I know, I know, it’s a bit weird—not to mention presumptuous—to psychoanalyze one’s own adolescent fiction. But I’m thinking of the clothes I wore at the beginning of my relationship with Rob Macgillivray, and those I wore at its end. I’m thinking of the real-life people who were my crushes and my heroes, and how difficult it was to sort out whether I wanted a brother or an aunt or a boyfriend or a girlfriend or just someone whom I could idolize. I remember how difficult it was to understand those things, and I remember how much more right and straightforward my relationship with Rob seemed—but as I look at my middle-school fiction, I see how I cast him as a brother and a husband and a teacher and a best friend and a far-away crush. I’m reminded that these things are never, ever straightforward.
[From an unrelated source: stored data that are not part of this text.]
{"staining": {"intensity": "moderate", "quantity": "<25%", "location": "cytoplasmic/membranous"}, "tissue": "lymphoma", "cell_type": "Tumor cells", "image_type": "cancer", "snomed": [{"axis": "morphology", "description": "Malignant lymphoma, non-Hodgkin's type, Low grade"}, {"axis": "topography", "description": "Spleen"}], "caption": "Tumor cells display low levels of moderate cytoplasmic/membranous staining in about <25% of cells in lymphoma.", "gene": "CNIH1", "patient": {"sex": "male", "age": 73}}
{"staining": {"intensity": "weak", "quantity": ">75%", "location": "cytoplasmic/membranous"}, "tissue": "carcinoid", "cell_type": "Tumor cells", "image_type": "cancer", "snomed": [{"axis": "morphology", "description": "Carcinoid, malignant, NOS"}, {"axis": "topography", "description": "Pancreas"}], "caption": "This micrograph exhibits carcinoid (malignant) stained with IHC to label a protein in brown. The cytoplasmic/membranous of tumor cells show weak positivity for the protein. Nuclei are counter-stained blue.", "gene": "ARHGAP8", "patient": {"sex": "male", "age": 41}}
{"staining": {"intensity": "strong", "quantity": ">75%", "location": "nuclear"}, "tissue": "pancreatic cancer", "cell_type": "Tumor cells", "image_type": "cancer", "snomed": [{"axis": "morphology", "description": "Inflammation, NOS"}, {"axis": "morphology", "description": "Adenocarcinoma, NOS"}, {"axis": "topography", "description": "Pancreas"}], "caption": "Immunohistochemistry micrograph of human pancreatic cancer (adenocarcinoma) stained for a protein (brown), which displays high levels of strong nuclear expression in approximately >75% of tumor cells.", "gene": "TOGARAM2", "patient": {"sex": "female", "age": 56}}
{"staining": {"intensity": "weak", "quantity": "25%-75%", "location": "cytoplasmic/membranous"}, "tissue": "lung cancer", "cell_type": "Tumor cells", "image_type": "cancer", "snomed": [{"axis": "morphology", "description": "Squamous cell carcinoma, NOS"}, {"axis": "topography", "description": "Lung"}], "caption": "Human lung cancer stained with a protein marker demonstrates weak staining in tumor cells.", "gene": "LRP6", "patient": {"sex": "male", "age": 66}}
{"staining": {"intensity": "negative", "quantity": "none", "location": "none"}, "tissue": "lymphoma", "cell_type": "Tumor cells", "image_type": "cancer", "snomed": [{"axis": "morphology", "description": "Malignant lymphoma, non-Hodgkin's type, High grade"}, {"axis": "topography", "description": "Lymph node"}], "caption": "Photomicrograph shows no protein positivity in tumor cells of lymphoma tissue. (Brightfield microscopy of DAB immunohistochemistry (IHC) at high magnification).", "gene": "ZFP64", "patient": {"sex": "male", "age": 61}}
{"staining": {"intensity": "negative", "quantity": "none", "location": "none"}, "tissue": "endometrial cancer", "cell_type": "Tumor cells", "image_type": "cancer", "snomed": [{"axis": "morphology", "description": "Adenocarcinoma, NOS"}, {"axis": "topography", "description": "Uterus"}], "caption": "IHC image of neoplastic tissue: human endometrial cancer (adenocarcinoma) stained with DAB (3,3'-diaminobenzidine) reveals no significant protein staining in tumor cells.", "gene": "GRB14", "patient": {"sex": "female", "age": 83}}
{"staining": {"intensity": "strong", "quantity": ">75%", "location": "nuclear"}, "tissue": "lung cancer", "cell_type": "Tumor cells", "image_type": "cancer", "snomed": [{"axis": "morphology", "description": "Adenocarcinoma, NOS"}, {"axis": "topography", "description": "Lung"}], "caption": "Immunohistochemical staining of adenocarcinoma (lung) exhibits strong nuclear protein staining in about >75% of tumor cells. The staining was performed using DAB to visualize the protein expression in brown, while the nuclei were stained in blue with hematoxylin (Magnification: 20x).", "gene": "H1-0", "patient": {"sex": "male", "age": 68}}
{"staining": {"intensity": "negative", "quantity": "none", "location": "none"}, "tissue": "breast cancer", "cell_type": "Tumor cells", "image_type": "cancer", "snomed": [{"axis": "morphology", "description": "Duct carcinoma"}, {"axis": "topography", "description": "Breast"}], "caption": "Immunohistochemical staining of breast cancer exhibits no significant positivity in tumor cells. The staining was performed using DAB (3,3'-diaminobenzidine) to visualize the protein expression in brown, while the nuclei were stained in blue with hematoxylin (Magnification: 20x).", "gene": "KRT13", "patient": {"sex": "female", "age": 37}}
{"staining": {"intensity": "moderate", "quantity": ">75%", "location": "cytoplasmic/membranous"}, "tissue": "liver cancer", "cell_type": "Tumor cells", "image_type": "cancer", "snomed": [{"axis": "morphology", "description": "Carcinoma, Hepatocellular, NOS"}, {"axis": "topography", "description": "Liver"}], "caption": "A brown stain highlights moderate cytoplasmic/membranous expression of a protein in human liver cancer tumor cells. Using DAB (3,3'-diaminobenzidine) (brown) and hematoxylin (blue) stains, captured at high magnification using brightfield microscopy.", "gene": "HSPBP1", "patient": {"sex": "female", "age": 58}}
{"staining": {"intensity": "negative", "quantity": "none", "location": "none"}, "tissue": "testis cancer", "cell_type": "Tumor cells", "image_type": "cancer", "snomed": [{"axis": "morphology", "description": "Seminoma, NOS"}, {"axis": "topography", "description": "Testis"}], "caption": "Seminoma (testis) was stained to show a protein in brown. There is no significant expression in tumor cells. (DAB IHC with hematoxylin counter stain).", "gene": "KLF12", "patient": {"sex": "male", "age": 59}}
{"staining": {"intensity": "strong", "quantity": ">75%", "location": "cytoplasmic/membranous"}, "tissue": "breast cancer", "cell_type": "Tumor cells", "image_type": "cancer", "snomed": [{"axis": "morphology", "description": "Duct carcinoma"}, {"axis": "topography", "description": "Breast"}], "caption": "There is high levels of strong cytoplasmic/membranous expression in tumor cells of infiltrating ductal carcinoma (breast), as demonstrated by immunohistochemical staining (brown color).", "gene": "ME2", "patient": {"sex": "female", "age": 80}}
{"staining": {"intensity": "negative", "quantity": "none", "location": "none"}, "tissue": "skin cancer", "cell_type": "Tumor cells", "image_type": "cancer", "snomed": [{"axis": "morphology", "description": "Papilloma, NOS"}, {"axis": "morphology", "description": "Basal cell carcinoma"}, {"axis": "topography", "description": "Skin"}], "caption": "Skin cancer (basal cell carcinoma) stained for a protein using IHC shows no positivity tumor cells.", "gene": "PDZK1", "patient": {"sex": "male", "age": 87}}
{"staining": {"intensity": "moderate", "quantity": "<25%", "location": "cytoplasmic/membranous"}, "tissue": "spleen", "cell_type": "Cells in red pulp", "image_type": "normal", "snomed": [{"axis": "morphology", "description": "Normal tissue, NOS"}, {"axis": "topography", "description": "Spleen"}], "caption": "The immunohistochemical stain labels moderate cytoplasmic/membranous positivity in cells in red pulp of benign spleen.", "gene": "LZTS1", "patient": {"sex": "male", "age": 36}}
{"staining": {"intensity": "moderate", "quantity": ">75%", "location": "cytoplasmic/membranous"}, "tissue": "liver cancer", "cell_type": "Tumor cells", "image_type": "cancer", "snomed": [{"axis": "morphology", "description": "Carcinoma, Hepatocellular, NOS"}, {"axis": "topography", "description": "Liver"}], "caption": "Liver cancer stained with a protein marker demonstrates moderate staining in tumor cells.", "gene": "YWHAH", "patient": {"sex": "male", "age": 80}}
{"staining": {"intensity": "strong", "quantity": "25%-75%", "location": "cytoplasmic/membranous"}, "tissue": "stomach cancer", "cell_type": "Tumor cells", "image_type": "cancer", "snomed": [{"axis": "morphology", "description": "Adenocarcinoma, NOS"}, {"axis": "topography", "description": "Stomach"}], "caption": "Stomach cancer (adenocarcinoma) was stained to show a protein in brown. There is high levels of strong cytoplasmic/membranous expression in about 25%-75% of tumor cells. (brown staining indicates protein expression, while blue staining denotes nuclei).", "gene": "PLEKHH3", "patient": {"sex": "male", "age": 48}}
We can puzzle about whether Jim Burden desires Antonia or desires to be her—and that was certainly one of my favorite topics that we discussed in precept on Thursday. But I have to ask whether Jim knows which it is, or whether Cather knows which it is, and whether either the writer and the narrator would even want us to know which it is. I wonder if maybe it’s also a little bit of both. We talked very much in binaries in precept: is Jim straight or gay? Is he masculine or feminine? Is Antonia masculine or feminine; passive or active? Is it good or bad to be a woman in Cather’s pioneer world?
But what if it’s both? What if it’s neither? What if, six, seven, eight years later, I still don’t know whether I’m striving to become Rob or to gain his admiration or to spend the rest of my life with him?